DATA FOR THIS EXERCISE Start Marker
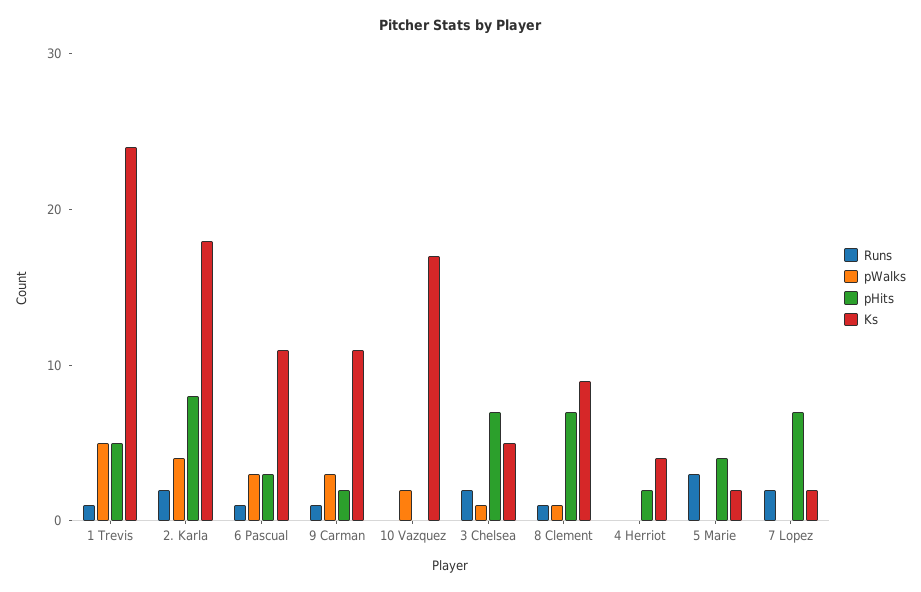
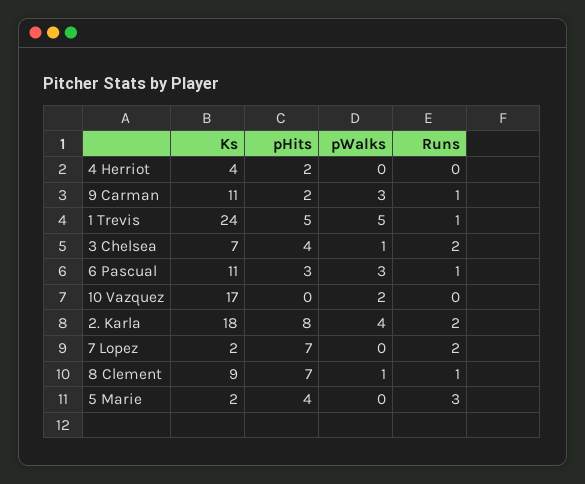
  {
    "Runs": {
      "1 Trevis": 1,
      "2. Karla": 2,
      "6 Pascual": 1,
      "9 Carman": 1,
      "10 Vazquez": 0,
      "3 Chelsea": 2,
      "8 Clement": 1,
      "4 Herriot": 0,
      "5 Marie": 3,
      "7 Lopez": 2
    },
    "pWalks": {
      "1 Trevis": 5,
      "2. Karla": 4,
      "6 Pascual": 3,
      "9 Carman": 3,
      "10 Vazquez": 2,
      "3 Chelsea": 1,
      "8 Clement": 1,
      "4 Herriot": 0,
      "5 Marie": 0,
      "7 Lopez": 0
    },
    "pHits": {
      "1 Trevis": 5,
      "2. Karla": 8,
      "6 Pascual": 3,
      "9 Carman": 2,
      "10 Vazquez": 0,
-     "3 Chelsea": 7,
+     "3 Chelsea": 4,
      "8 Clement": 7,
      "4 Herriot": 2,
      "5 Marie": 4,
      "7 Lopez": 7
    },
    "Ks": {
      "1 Trevis": 24,
      "2. Karla": 18,
      "6 Pascual": 11,
      "9 Carman": 11,
      "10 Vazquez": 17,
-     "3 Chelsea": 5,
+     "3 Chelsea": 7,
      "8 Clement": 9,
      "4 Herriot": 4,
      "5 Marie": 2,
      "7 Lopez": 2
    }
  }

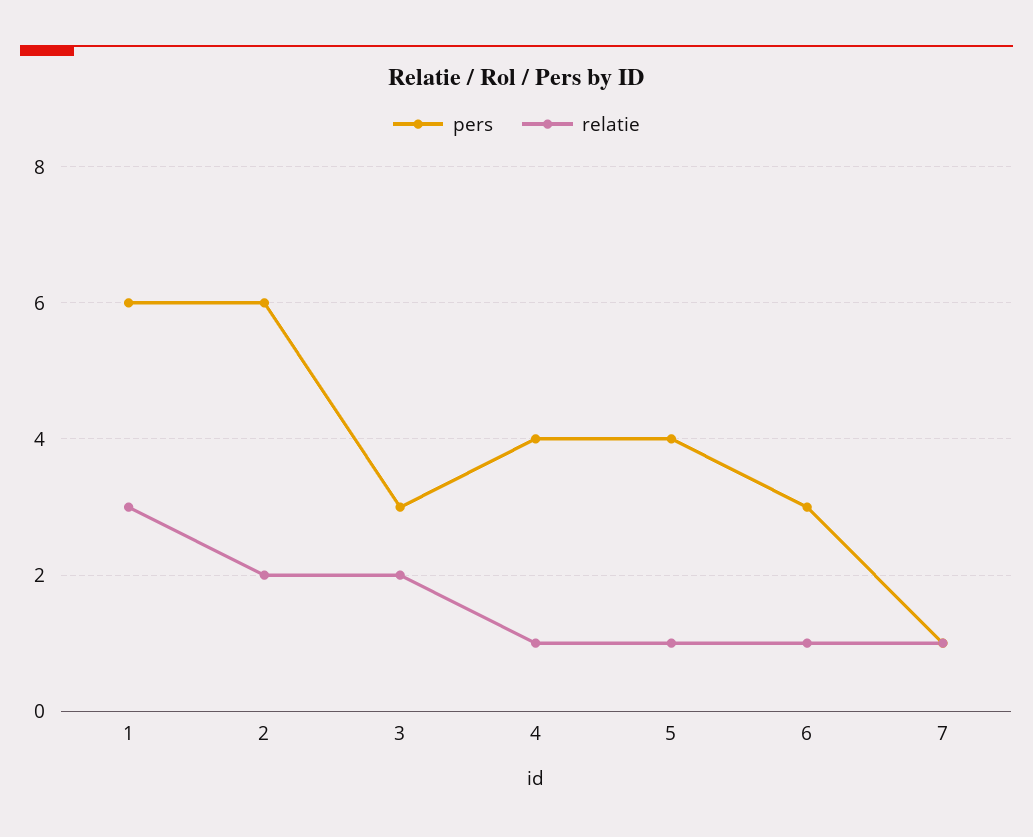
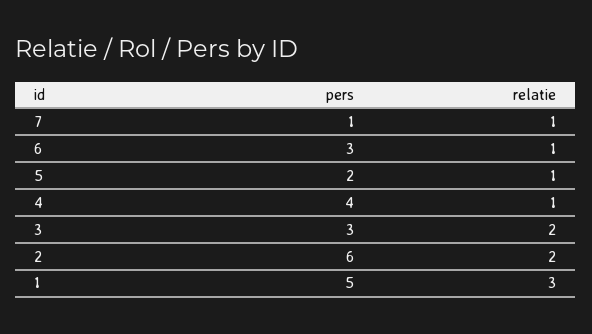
  {
    "pers": {
-     "1": 6,
+     "1": 5,
      "2": 6,
      "3": 3,
      "4": 4,
-     "5": 4,
+     "5": 2,
      "6": 3,
      "7": 1
    },
    "relatie": {
      "1": 3,
      "2": 2,
      "3": 2,
      "4": 1,
      "5": 1,
      "6": 1,
      "7": 1
    }
  }

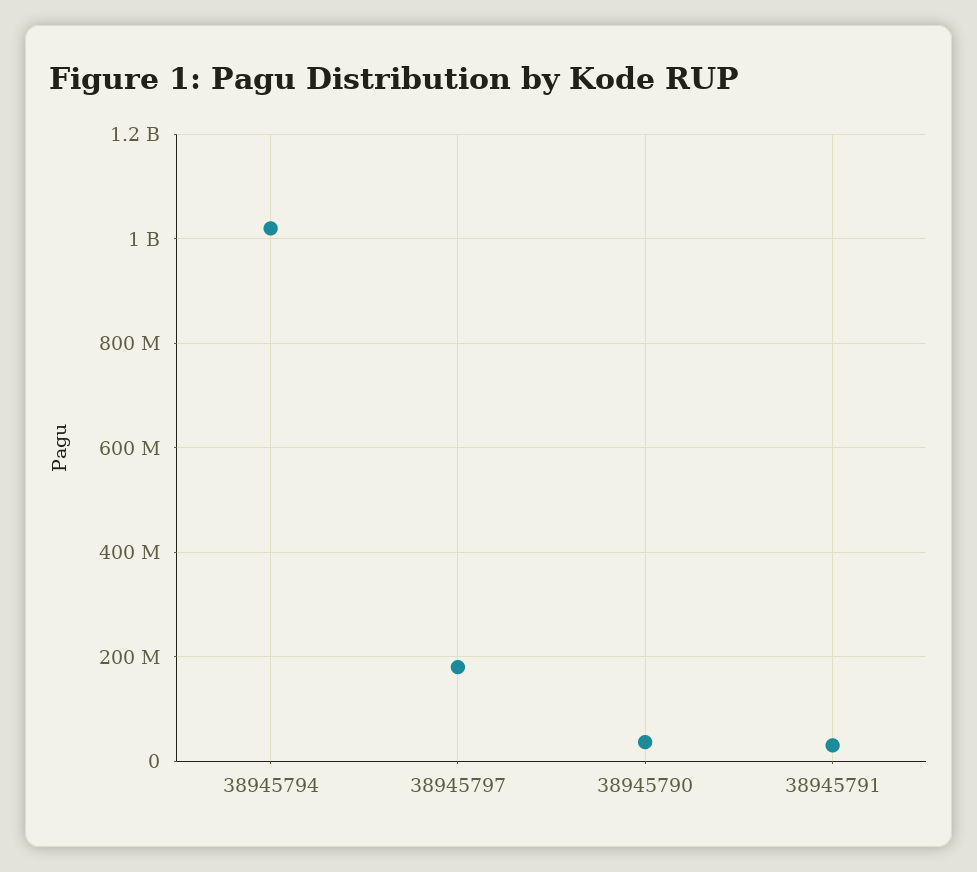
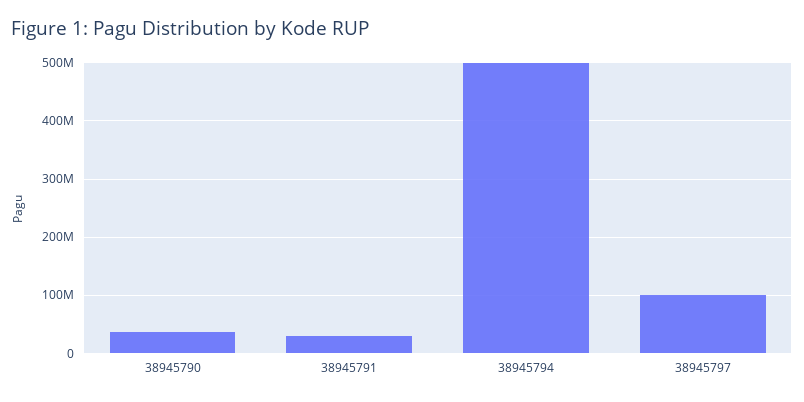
  {
-   "38945794": 1020000000,
+   "38945794": 500000000,
-   "38945797": 180000000,
+   "38945797": 100000000,
    "38945790": 40000000,
    "38945791": 40000000
  }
DATA FOR THIS EXERCISE End Marker
> [ACTIVITY]:
Your answer must be every record above, word for word, with no pictures.

> [YOUR SOLUTION]:
  {
    "Runs": {
      "1 Trevis": 1,
      "2. Karla": 2,
      "6 Pascual": 1,
      "9 Carman": 1,
      "10 Vazquez": 0,
      "3 Chelsea": 2,
      "8 Clement": 1,
      "4 Herriot": 0,
      "5 Marie": 3,
      "7 Lopez": 2
    },
    "pWalks": {
      "1 Trevis": 5,
      "2. Karla": 4,
      "6 Pascual": 3,
      "9 Carman": 3,
      "10 Vazquez": 2,
      "3 Chelsea": 1,
      "8 Clement": 1,
      "4 Herriot": 0,
      "5 Marie": 0,
      "7 Lopez": 0
    },
    "pHits": {
      "1 Trevis": 5,
      "2. Karla": 8,
      "6 Pascual": 3,
      "9 Carman": 2,
      "10 Vazquez": 0,
-     "3 Chelsea": 7,
+     "3 Chelsea": 4,
      "8 Clement": 7,
      "4 Herriot": 2,
      "5 Marie": 4,
      "7 Lopez": 7
    },
    "Ks": {
      "1 Trevis": 24,
      "2. Karla": 18,
      "6 Pascual": 11,
      "9 Carman": 11,
      "10 Vazquez": 17,
-     "3 Chelsea": 5,
+     "3 Chelsea": 7,
      "8 Clement": 9,
      "4 Herriot": 4,
      "5 Marie": 2,
      "7 Lopez": 2
    }
  }

  {
    "pers": {
-     "1": 6,
+     "1": 5,
      "2": 6,
      "3": 3,
      "4": 4,
-     "5": 4,
+     "5": 2,
      "6": 3,
      "7": 1
    },
    "relatie": {
      "1": 3,
      "2": 2,
      "3": 2,
      "4": 1,
      "5": 1,
      "6": 1,
      "7": 1
    }
  }

  {
-   "38945794": 1020000000,
+   "38945794": 500000000,
-   "38945797": 180000000,
+   "38945797": 100000000,
    "38945790": 40000000,
    "38945791": 40000000
  }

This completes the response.